Testimony ends in trial of teacher accused of assaulting student
Youth says he was hurt when teacher at Coral Harbour school pulled on his hoodie
A former Coral Harbour teacher is on trial for allegedly assaulting a young student at Sakku School in Coral Habour two years ago. (File photo)
Testimony in the trial of a former Coral Harbour teacher accused of assaulting a student came to a close Tuesday.
Michelle Wolf, 46, who taught at Sakku School in Coral Harbour, is charged with assaulting a pre-teen student on May 5, 2023. Her trial began Tuesday in Coral Harbour.
The student cannot be named due to a court-ordered publication ban.
On Tuesday, the youth testified he had asked Wolf to go to the bathroom. She agreed but then grabbed him by his hoodie “for a minute,” hurting his neck.
He described the pain level as a five on a scale of one to 10.
After the incident, he said, he told Wolf he was going to tell the principal and she replied, “Go right ahead.”

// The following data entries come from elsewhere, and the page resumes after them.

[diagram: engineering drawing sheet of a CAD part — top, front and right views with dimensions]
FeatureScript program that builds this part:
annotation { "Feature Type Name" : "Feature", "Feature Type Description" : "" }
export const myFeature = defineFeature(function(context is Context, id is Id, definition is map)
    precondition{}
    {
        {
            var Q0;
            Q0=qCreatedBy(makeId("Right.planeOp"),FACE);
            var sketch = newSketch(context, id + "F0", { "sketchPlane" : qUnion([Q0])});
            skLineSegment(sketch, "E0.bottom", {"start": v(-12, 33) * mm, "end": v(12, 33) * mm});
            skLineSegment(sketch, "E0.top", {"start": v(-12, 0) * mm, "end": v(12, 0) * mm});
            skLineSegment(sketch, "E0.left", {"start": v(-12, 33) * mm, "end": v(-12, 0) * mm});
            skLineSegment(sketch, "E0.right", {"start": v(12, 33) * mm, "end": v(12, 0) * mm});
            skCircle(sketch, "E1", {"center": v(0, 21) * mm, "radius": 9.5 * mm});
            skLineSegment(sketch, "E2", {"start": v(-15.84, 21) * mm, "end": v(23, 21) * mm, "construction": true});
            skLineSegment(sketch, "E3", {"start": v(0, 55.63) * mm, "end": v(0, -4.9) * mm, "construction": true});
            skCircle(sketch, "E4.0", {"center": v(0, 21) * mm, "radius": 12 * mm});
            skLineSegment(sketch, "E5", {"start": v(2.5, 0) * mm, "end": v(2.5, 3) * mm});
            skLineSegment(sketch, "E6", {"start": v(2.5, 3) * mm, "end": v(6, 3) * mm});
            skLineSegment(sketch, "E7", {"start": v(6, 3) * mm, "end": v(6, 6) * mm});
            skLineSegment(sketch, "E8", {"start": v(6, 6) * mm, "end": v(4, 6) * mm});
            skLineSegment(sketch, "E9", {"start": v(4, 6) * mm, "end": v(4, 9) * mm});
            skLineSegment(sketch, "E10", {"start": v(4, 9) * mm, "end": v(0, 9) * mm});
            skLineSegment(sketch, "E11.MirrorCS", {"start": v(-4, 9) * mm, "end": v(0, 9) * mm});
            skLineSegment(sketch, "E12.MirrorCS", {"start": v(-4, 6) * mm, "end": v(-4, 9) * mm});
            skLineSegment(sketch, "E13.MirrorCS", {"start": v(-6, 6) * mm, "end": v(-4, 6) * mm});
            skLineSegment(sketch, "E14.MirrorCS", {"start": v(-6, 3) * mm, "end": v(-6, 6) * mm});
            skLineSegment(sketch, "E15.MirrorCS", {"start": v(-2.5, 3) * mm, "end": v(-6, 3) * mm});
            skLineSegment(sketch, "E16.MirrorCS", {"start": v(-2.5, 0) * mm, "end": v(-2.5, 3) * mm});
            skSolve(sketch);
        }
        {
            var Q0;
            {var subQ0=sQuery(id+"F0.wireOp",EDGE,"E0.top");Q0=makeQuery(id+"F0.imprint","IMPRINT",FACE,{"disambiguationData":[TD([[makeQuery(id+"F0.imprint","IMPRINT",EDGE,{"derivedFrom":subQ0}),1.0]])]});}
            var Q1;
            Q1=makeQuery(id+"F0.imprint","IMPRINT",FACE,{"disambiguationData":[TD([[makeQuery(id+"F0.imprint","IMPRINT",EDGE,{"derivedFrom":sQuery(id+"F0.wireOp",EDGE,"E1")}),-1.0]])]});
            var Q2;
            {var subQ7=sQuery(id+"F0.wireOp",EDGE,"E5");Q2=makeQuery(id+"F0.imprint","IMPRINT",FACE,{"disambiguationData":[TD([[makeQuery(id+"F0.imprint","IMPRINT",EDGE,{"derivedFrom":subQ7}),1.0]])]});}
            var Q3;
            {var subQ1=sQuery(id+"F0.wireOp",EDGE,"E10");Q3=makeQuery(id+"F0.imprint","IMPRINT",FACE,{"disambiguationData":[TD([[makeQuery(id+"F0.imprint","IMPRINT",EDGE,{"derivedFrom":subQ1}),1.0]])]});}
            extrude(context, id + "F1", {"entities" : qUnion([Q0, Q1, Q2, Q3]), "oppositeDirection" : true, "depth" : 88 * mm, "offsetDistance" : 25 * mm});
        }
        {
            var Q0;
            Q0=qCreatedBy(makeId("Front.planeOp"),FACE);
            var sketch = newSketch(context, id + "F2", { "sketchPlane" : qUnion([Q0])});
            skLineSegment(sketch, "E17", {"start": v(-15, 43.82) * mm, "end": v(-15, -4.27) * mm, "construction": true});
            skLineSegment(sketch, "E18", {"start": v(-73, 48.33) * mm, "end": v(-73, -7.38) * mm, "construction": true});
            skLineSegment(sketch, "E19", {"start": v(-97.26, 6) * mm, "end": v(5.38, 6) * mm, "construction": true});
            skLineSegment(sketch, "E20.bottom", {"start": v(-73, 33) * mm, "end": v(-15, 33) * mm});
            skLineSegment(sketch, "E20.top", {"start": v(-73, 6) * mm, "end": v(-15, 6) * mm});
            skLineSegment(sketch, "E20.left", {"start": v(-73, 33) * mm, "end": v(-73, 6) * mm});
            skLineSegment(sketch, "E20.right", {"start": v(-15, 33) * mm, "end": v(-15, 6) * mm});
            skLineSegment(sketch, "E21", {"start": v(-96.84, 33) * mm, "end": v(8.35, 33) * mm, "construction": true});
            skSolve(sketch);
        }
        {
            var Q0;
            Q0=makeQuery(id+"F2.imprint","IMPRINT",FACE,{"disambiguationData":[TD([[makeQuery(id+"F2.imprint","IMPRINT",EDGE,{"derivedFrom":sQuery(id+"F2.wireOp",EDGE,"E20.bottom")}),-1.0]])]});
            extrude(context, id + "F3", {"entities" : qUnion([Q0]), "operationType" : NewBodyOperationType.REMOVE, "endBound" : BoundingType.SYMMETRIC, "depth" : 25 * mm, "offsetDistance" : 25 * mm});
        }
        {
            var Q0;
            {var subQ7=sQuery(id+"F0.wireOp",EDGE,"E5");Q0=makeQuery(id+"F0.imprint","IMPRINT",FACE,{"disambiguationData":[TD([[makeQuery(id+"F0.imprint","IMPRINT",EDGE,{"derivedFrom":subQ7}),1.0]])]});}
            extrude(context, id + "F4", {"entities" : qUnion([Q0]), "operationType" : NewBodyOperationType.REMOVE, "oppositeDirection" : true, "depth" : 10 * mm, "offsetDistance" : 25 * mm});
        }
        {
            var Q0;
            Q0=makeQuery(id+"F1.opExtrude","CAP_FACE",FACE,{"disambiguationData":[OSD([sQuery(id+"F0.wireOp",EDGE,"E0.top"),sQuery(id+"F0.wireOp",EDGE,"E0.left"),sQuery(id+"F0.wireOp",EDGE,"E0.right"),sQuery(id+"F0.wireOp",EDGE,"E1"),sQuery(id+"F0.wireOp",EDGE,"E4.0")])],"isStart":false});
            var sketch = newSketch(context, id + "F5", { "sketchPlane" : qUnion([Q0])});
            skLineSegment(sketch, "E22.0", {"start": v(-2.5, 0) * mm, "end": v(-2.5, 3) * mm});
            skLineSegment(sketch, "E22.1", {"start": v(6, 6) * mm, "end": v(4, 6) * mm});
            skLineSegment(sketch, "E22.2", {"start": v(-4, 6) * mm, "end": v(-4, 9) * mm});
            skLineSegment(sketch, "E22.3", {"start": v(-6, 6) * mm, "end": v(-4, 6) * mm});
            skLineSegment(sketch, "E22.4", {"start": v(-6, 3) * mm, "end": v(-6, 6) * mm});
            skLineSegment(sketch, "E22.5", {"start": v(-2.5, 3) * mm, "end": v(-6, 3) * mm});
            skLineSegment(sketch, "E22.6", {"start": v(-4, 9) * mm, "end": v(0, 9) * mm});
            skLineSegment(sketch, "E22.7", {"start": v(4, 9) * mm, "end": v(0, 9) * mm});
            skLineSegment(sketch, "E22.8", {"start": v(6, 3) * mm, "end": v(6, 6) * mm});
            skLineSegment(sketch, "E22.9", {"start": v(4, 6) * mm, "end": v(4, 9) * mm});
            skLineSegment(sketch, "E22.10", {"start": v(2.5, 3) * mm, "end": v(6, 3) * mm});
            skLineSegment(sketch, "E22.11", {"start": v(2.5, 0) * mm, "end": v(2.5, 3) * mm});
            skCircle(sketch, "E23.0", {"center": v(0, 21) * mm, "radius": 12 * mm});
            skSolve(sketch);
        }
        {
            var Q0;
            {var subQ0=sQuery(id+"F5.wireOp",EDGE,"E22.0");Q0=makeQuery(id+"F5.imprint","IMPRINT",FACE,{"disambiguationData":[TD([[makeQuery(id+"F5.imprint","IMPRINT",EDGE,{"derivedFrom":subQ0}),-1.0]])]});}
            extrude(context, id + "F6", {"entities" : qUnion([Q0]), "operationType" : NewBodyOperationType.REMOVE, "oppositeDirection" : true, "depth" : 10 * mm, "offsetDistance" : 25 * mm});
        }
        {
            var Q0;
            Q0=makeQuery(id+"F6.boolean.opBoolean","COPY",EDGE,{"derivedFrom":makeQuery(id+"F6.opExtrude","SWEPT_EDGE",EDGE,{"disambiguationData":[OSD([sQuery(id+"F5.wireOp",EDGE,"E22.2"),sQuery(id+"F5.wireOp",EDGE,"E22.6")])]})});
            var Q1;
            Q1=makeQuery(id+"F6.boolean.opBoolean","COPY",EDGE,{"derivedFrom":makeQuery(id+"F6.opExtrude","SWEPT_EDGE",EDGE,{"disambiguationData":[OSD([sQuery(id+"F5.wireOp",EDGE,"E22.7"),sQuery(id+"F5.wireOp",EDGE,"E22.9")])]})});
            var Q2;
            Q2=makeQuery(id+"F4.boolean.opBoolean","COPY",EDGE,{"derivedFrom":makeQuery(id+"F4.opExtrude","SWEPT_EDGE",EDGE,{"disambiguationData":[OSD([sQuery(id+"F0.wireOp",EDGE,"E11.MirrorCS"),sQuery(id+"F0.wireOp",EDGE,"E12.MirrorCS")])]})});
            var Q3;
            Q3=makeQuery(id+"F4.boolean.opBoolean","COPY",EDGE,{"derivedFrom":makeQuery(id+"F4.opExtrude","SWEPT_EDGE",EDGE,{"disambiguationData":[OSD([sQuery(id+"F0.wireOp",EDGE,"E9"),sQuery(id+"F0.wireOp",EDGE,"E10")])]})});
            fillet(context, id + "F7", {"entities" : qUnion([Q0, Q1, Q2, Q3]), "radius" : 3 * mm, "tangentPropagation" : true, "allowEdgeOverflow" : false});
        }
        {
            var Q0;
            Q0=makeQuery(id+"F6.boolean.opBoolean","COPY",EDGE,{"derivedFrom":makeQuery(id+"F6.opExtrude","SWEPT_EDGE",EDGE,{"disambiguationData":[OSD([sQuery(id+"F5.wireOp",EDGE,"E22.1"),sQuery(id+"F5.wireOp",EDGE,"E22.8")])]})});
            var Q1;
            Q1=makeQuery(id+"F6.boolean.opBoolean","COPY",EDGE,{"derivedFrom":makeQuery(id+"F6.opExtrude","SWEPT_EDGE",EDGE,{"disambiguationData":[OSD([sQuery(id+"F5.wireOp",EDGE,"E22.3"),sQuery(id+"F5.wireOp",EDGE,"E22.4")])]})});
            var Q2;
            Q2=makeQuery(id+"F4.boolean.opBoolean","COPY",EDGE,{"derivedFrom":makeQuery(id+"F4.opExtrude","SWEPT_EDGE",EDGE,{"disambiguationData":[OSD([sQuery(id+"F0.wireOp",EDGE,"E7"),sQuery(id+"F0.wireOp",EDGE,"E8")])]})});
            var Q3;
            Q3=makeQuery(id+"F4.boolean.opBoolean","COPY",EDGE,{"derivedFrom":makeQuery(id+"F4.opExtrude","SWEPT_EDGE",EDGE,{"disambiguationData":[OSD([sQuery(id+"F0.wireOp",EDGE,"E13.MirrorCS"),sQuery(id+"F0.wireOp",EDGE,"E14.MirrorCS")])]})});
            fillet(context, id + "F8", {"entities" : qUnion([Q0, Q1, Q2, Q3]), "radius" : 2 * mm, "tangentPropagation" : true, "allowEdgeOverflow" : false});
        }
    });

Defence lawyer Lisa Jean Helps questioned the youth’s memory of the event.
In her cross-examination, Helps suggested the student had disrupted Wolf’s math class after an older student took his hat. The pair were running around the classroom and on desks, she said.

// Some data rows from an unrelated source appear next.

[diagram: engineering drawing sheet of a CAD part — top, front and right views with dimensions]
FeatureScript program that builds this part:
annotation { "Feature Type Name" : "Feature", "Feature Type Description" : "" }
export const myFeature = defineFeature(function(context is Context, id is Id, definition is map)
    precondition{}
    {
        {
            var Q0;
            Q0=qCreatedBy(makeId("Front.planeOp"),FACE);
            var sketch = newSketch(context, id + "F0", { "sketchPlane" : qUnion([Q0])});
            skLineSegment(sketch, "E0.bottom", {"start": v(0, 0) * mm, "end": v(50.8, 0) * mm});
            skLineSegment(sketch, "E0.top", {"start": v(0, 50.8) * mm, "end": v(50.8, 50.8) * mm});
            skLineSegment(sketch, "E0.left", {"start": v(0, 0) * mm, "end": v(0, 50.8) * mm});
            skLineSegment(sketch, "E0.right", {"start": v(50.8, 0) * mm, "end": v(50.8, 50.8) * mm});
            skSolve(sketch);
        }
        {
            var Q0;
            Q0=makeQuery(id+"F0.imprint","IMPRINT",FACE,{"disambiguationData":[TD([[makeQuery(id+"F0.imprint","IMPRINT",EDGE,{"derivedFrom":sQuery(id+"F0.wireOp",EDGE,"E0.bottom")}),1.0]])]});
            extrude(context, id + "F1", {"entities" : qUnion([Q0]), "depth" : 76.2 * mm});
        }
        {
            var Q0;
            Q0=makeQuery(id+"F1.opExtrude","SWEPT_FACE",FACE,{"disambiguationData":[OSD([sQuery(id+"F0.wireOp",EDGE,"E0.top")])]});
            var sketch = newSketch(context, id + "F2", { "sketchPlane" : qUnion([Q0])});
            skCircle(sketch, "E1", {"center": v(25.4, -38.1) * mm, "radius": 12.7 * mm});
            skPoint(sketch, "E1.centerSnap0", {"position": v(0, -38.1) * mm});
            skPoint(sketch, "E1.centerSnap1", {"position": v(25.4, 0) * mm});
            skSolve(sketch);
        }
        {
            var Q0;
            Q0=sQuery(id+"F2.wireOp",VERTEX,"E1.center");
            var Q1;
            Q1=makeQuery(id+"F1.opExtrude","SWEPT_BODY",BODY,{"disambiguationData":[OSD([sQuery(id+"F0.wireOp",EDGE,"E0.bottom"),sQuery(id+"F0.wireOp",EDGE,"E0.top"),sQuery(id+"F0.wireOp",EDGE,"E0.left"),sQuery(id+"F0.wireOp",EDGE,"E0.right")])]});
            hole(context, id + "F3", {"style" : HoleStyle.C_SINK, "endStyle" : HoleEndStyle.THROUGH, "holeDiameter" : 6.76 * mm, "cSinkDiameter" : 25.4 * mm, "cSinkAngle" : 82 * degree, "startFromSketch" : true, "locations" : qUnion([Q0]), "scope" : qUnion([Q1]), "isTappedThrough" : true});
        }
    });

The youth disagreed, saying he had been playing with friends.
Helps suggested the youth feared getting in trouble for chasing a fellow student and didn’t tell police about the bullying when he reported the incident five months later, in October 2023.
“I don’t know,” he said.
“Her grabbing your hood was a complete surprise? Because there was absolutely no reason for it that you could see?” Helps asked.
“Yeah,” he answered.
Wolf testified she grabbed the youth to stop the classroom disruption.
“Kids in the class were encouraging them, laughing. No one was helping the situation,” she said.
Helps asked Wolf why she grabbed the student.
“I thought they were going to get hurt or they would hurt somebody else,” she said.
Wolf said she didn’t intend to hurt the student but there was no other way to control the classroom.
Wolf said she brought the incident to the attention of the child’s homeroom teacher and vice-principal, and was told no further action was needed.
She said she did not have a good relationship with school administration, in particular the acting principal.
Helps asked if she thought the principal would support her against the student.
“Absolutely not,” Wolf replied.
Wolf left the school in June 2023. The next month, she filed a harassment complaint with the Government of Nunavut over treatment she said she received from the principal.
Helps noted that when the police report was filed in October, the principal’s partner and the student’s mother went to the police station with him.
Earlier, the youth testified that both the principal and her partner had told him they did not like Wolf.
Wolf had been a teacher for 22 years, but had been at the school for seven months when the incident occurred.
Under questioning by Crown prosecutor Romy Leclerc, Wolf agreed grabbing the boy’s hoodie had hurt him.
“Even two years later, you still don’t see any other way to have [dealt] with the situation? There was no other way to stop the [student] then by pulling his hoodie?” Leclerc asked
“No,” Wolf replied.
Both lawyers agreed many of the events described by the youth and Wolf matched.
However, while the defence claimed the student was grabbed after he disrupted Wolf’s class, the Crown suggested it was a separate incident that happened in the afternoon.
“At the end of the day, this is about a teacher, unsupported by the administration and dealing with a difficult situation,” Helps said in her closing argument.
The roughhousing put other students at risk and “unfortunately, Ms. Wolf did as much as she could to control the situation, including calling for help that didn’t come.”
Leclerc said, “We have in front of us two different versions of what happened that day.”
She maintained the student had been consistent in his testimony and did not agree with the defence’s contention that the incident happened in the morning.
Wolf agreed she pulled the hoodie and that it hurt the child, Leclerc said.
Leclerc, however, did not agree with Wolf’s contention that it was the only way to deal with the situation.
“She was a teacher for 22 years. Fights among children do happen on multiple occasions. There were other ways of dealing with the situation,” Leclerc said.
Justice Mia Manocchio is scheduled to deliver her verdict March 17 in court in Iqaluit.